Paganistan: Notes from the Secret Commonwealth
In Which One Midwest Man-in-Black Confers, Converses & Otherwise Hob-Nobs with his Fellow Hob-Men (& -Women) Concerning the Sundry Ways of the Famed but Ill-Starred Tribe of Witches.
Witches are the New Vampires: Watching WGN's "Salem"
John Alden Junior: What do they want, these terrible witches?
Cotton Mather: The same thing we all want: a country of their own.
Wow, speaking of Witchsploitation: a new TV series, set (you guessed it) in Salem, Mass, 1692.
Magic is real. Witches are real. There's a real coven that meets out in the woods wearing animal masks. (Sounds like our kind of people.) There's even a real Horned Man out in the woods that you and you and you can have sex with. And guess what: the witches themselves are the ones fomenting the big witch-hunt.
Ah, but you see, these witches are very clever: they're using the Puritans' fears against them. (Goethe suggests this same technique in Die Erste Walpurgisnacht: sound strategy for persecuted minorities, actually.) Set those cowans at each others' throats and eventually they'll all kill each other off and then (rubs hands together, cackles gleefully) the country will be...ours!
Witch City, Paganistan. Now why didn't we think of that?
Say there actually were witches of our sort, paganish folk, back in the Old Country in the Old Days. Say they came to America for freedom to worship in the Old Way in the New Land across the sea. (All the old stories tell of the Land-to-the-West.) And then when we get there, lo and behold, out in the forest—and such a forest!—the Horned Man is already right there waiting for us, just as he always has been. “Red Champion” we call him, because he fights for the people. The Indians know him too: they call him “Red Horn”, and for the same reason.

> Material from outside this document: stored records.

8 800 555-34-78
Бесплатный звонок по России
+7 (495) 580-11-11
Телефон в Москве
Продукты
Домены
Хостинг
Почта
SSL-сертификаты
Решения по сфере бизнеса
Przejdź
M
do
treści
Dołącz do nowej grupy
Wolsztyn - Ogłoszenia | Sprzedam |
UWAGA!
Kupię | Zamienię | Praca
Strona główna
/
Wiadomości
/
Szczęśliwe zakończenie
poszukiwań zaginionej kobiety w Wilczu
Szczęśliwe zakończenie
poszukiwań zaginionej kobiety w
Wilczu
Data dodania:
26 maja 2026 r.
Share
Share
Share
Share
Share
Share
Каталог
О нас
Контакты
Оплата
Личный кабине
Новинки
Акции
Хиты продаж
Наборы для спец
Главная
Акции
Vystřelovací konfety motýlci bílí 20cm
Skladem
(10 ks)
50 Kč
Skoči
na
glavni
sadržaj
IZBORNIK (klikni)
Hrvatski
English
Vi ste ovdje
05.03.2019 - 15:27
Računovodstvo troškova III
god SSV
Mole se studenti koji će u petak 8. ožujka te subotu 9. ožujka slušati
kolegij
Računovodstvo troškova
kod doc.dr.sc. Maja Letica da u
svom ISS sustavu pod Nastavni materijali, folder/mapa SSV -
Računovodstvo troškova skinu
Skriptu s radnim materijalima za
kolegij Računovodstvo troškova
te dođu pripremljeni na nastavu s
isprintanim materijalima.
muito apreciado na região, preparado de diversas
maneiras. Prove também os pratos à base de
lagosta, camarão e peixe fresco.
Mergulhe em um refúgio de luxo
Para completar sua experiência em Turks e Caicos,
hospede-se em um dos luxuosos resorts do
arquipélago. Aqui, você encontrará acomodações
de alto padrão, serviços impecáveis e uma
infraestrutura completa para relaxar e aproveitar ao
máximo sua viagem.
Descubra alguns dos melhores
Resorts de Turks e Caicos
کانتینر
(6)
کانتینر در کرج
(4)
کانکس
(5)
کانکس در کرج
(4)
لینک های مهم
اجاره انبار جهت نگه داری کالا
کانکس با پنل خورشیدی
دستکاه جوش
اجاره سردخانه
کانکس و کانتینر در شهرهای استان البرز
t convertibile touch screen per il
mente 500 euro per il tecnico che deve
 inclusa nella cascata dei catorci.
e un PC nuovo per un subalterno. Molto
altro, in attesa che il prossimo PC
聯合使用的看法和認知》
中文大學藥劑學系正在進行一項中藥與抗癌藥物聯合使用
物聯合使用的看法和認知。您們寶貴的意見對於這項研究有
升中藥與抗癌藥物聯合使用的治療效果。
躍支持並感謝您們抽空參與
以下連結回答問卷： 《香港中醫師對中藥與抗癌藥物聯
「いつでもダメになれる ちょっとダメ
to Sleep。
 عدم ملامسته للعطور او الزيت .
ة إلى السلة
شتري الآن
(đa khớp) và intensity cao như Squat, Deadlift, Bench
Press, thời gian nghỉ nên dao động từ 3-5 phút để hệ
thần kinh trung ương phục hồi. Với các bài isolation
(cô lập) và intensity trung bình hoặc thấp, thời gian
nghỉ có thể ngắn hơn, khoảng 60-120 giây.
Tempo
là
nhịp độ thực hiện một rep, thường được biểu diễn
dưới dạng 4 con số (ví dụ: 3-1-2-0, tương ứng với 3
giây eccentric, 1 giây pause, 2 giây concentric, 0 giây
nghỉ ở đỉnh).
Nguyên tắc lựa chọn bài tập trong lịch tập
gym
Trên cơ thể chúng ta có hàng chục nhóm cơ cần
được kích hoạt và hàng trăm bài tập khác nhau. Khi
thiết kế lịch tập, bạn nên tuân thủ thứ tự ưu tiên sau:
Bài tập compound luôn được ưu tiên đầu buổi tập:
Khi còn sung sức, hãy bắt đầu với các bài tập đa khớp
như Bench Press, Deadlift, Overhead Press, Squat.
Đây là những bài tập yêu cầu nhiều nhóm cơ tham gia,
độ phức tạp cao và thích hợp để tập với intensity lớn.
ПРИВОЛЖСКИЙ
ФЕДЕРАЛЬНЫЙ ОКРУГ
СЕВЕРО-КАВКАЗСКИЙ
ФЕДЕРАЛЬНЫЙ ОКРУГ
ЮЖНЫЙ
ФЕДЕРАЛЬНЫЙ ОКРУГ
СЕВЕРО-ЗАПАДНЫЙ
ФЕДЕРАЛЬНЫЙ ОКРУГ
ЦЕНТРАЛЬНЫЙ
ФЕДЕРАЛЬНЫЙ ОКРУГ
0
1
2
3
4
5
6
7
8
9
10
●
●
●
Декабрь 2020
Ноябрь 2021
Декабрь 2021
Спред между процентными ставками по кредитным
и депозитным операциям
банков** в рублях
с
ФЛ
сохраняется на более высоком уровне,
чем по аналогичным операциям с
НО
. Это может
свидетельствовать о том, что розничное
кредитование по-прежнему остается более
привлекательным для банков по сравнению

Revisionist Witch-American history. In this particular instance it's not, I'll admit, compelling television: the language and ideas make no pretense of being anything but 21st century. The literal use of the supernatural leaves no room for dramatic tension. (Once admitted, no holds are barred: anything can happen. There is no science of miracles.) There aren't nearly enough good-looking guys (Cotton Mather's the only one, ugh), and of course there's the usual tiresome male/female nudity imbalance, sigh.
Salem is Old Style witchery for sure: toad familiars sucking supernumerary witches' tits, vengeful whammies, the works. (No osculum infame yet, but one lives in hope.) Interestingly, there does seem to be something of a Wiccan aesthetic throughout: lots of (female) skyclad with necklaces. Hey, it's good for publicity. It sure worked for Uncle Gerald.
Compelling viewing, no. But as part of the larger, ongoing magical act of collectively re-envisioning ourselves back into history: well, our authors have been doing this for several centuries, since back before there was a New Paganism, really. Richard Carpenter's Robin of Sherwood series changed the Robin Hood mythos forever by repaganizing it, Herne protect us.
Revisionist Witch-American history.
Witches are the new vampires, I hear and, as Frebur Moore has observed, anything they say about us becomes our possession, to be used as we see fit.
Hang onto those broomsticks, folks: it's gonna be a wild ride.